- Set of tasks:
1. Which people does the Chicago Bulls article name?
2. Carry the Chicago Bulls article forward from its last sentence.

- Excerpted text:
The Chicago Bulls are officially entering a new era.
After 11 years, the John Paxson-Gar Forman partnership is over, with former Denver Nuggets general manager Arturas Karnisovas taking over as team president and former Philadelphia 76ers executive Marc Eversley joining the team as Karnisovas' GM.
After an abundance of offseason speculation, the Bulls also parted ways with head coach Jim Boylen and will begin the hiring process in earnest.
Needless to say, this is a franchise in transition. That makes the upcoming NBA Draft Lottery all the more interesting for the Bulls.
The Bulls have had the seventh overall pick in each of the last two years, three if you include the Jimmy Butler trade that landed them Lauri Markkanen in the 2017 draft. They figure to pick around that range once again this year, barring any kind of surge in the lottery.
But no matter where the Bulls land in the draft, these are crucial first steps for Karnisovas and Eversley.
Chicago had playoff hopes this season, only to succumb to injuries and internal turmoil. They have a number of intriguing young pieces, though it remains to be seen whether the likes of Markkanen or Zach LaVine are true franchise cornerstones.
The Bulls' future is at a crossroads, but new management can get the ball rolling with a successful draft.

(Transcribed page contents)
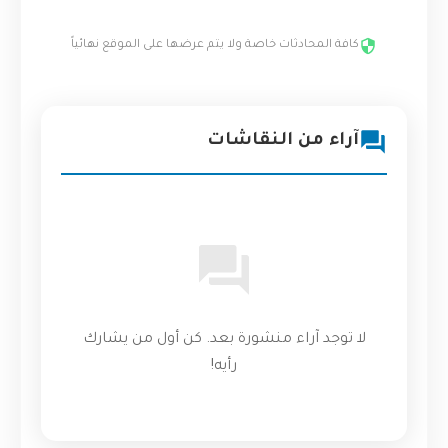
كافة المحادثات خاصة ولا يتم عرضها على الموقع نهائياً
آراء من النقاشات
لا توجد آراء منشورة بعد. كن أول من يشارك
رأيه!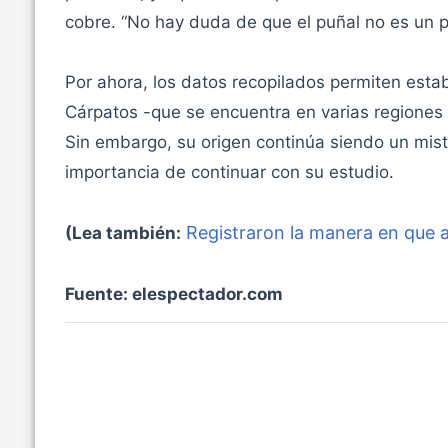
cobre. “No hay duda de que el puñal no es un pr
Por ahora, los datos recopilados permiten estab
Cárpatos -que se encuentra en varias regiones 
Sin embargo, su origen continúa siendo un miste
importancia de continuar con su estudio.
Registraron la manera en que 
(Lea también:
Fuente: elespectador.com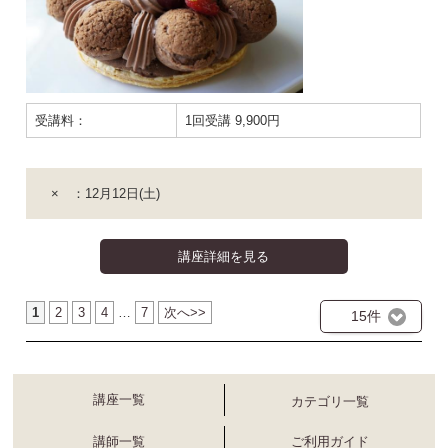
受講料：
1回受講 9,900円
× ：12月12日(土)
講座詳細を見る
1
2
3
4
…
7
次へ>>
15件
講座一覧
カテゴリ一覧
講師一覧
ご利用ガイド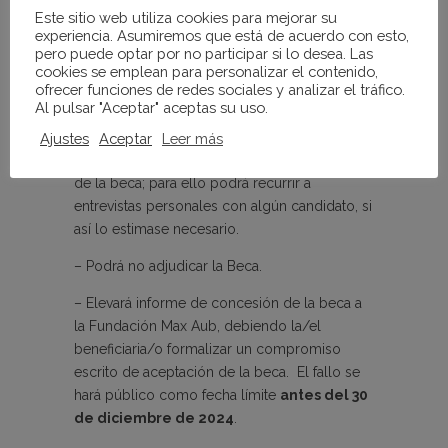
Este sitio web utiliza cookies para mejorar su
4.-JURADO Y FALLO.
experiencia. Asumiremos que está de acuerdo con esto,
pero puede optar por no participar si lo desea. Las
cookies se emplean para personalizar el contenido,
ofrecer funciones de redes sociales y analizar el tráfico.
Los proyectos serán examinados por un
Al pulsar "Aceptar" aceptas su uso.
Jurado de especialistas que:
Ajustes
Aceptar
Leer más
– Determinará en su momento la concesión
de la beca; para ello podrá recurrir a
entrevistas personales con algún candidato, si
así lo estimase necesario.
– Podrá no adjudicar la Beca.
– Elevará informe de concesión de la beca a
la Fundación Max Aub, debiendo la/el
beneficiaria/o formalizar un compromiso
escrito de aceptación de la beca. El fallo se
hará público como fecha límite
antes del 30
de diciembre de 2024
.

- Answers for the exercise:
1. John Paxson, Gar Forman, Arturas Karnisovas, Marc Eversley, Jim Boylen, Jimmy Butler, Lauri Markkanen, Zach LaVine

2.
Karnisovas has an excellent drafting track record, with the likes of former Nuggets draft picks Michael Porter Jr. and Bol Bol showing plenty of promise in the “bubble” in Orlando. Can he bring his acumen for talent evaluation to the Windy City?
Here are the five best lottery picks Bulls management might be considering as they look to get the franchise back on track.
5. F Deni Avdija, Maccabi Tel Aviv
Avdija is something of an unknown, though there is reason to believe he could rate highly on Chicago's draft board.
Karnisovas spent years as a scout in Europe, and the Nuggets plucked a pair of future European stars in Nikola Jokic and Jusuf Nurkic in 2014.
In other words, Avdija could certainly be on the Bulls' radar.
Avidja averaged close to 13 points and over six rebounds in Israel, and also showed a greater willingness to shoot from beyond the arc. More notably, Avdija only just turned 19 in January, and evaluators laud his upside as a playmaker.
Keep an eye on the Israeli native, who could fall just about anywhere in the top 10.
4. PG Tyrese Haliburton, Iowa State
Bulls fans might ask why Chicago would consider drafting another point guard, given it selected Coby White in the first round last year.
But while White showed flashes of brilliance at the end of the year, there are questions about his capacity to be a “true” point guard.
White can score and play with pace, but he does not have exceptional court vision and displayed some questionable shot selection last year. He might be better in a combo guard role much like Spencer Dinwiddie in Brooklyn.
Haliburton has excellent upside. He has size and length, and can shoot the three with tremendous efficiency.
The former Iowa State star averaged 15.2 points, 6.5 assists and 5.9 rebounds while also shooting nearly 42 percent from deep on 5.6 attempts per game. Haliburton also averaged 2.5 steals and hawks the passing lanes, though his off-ball defense could stand to improve, like most other young players.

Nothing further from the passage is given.